# Your instructions:
Please copy out every item below word for word, leaving out the pictures.

# Data to examine:
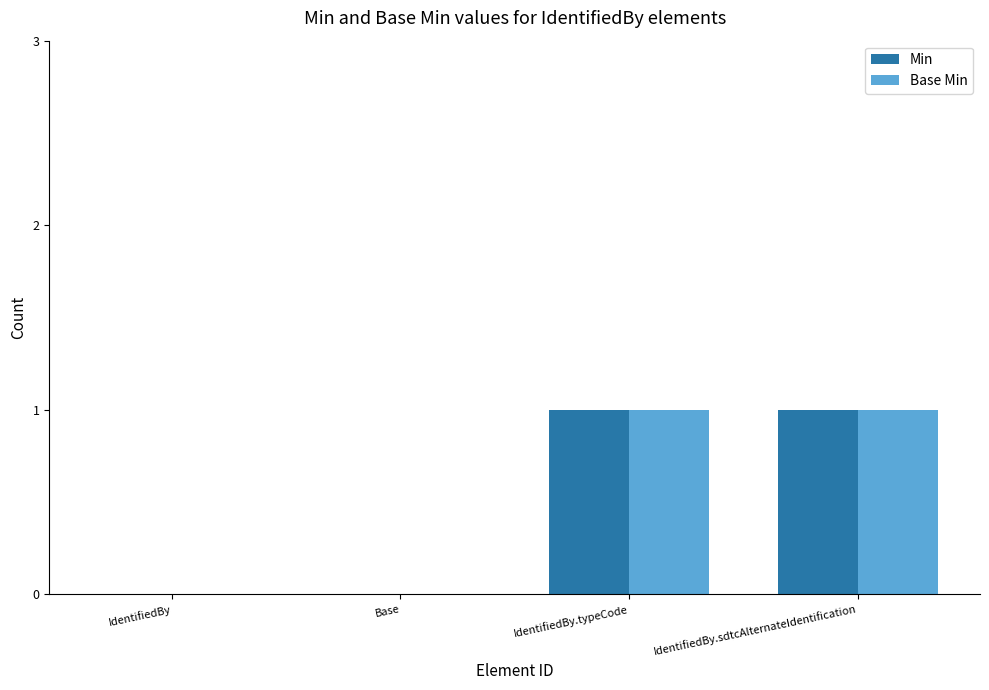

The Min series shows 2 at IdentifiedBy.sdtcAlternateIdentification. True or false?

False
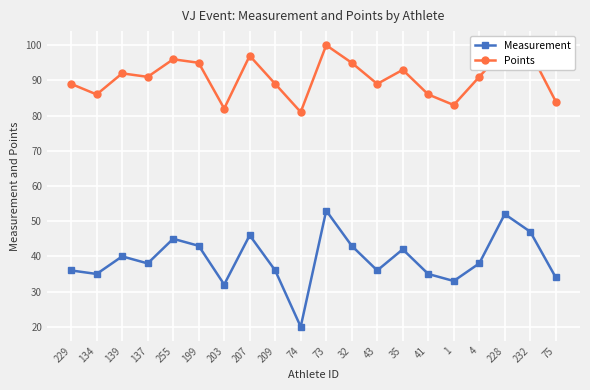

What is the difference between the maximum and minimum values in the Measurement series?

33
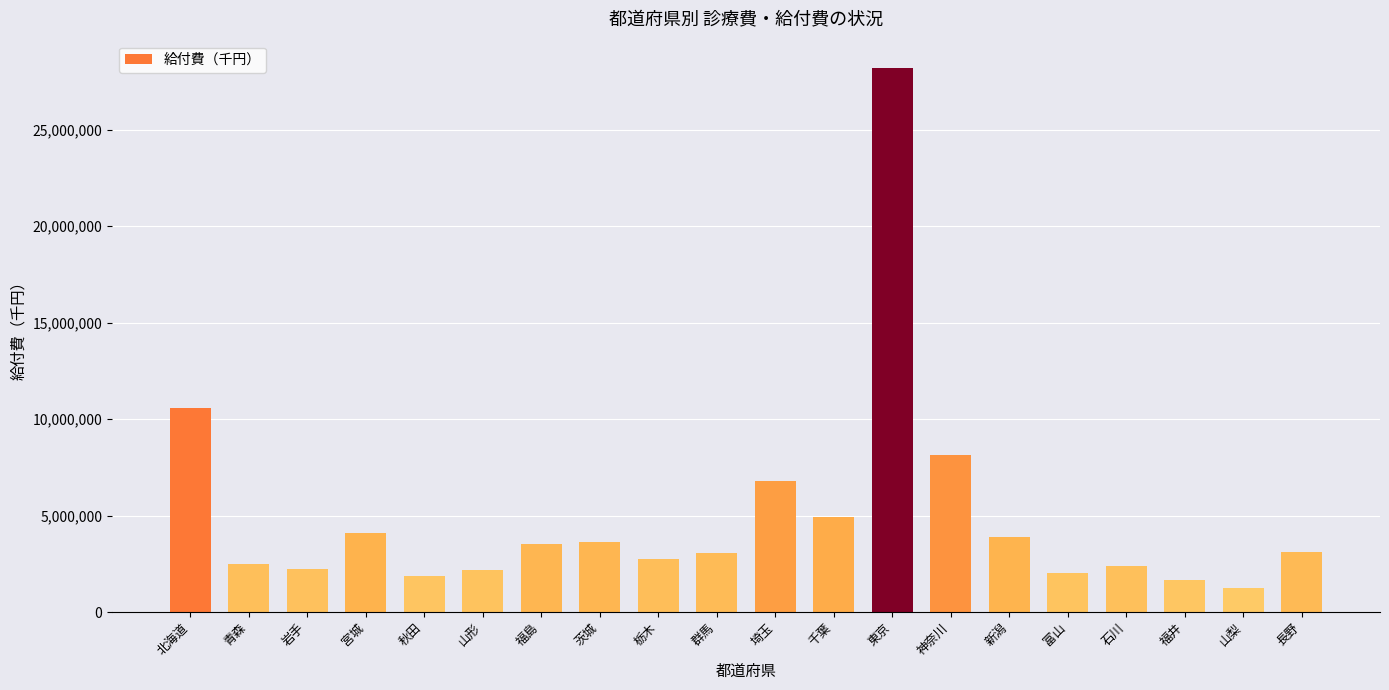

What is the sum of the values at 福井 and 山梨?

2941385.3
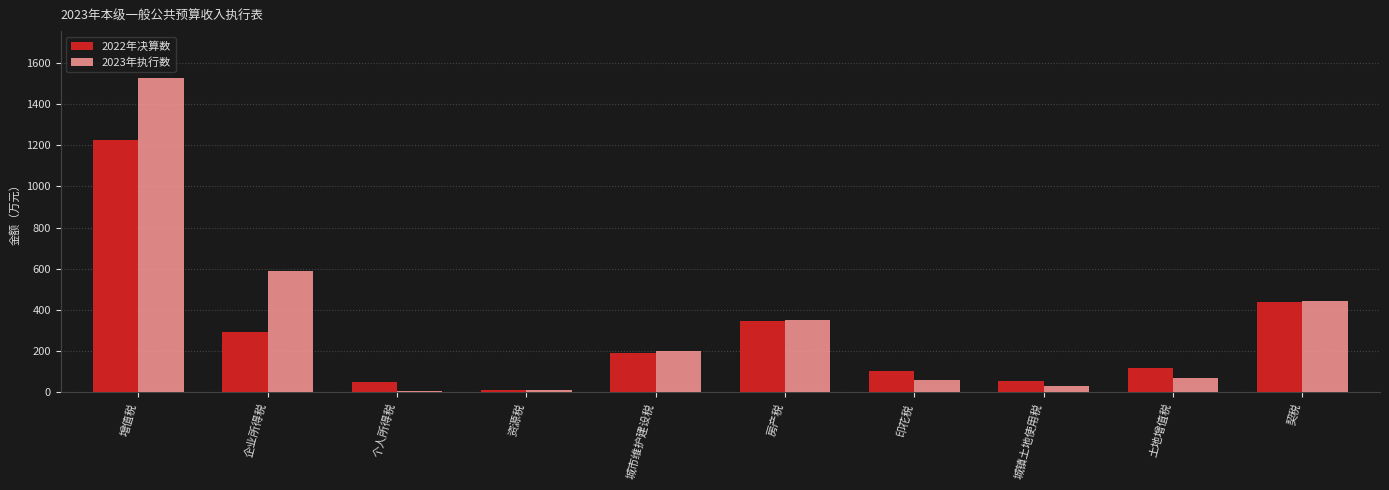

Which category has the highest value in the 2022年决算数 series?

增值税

# Result:
The Min series shows 2 at IdentifiedBy.sdtcAlternateIdentification. True or false?

False

What is the difference between the maximum and minimum values in the Measurement series?

33

What is the sum of the values at 福井 and 山梨?

2941385.3

Which category has the highest value in the 2022年决算数 series?

增值税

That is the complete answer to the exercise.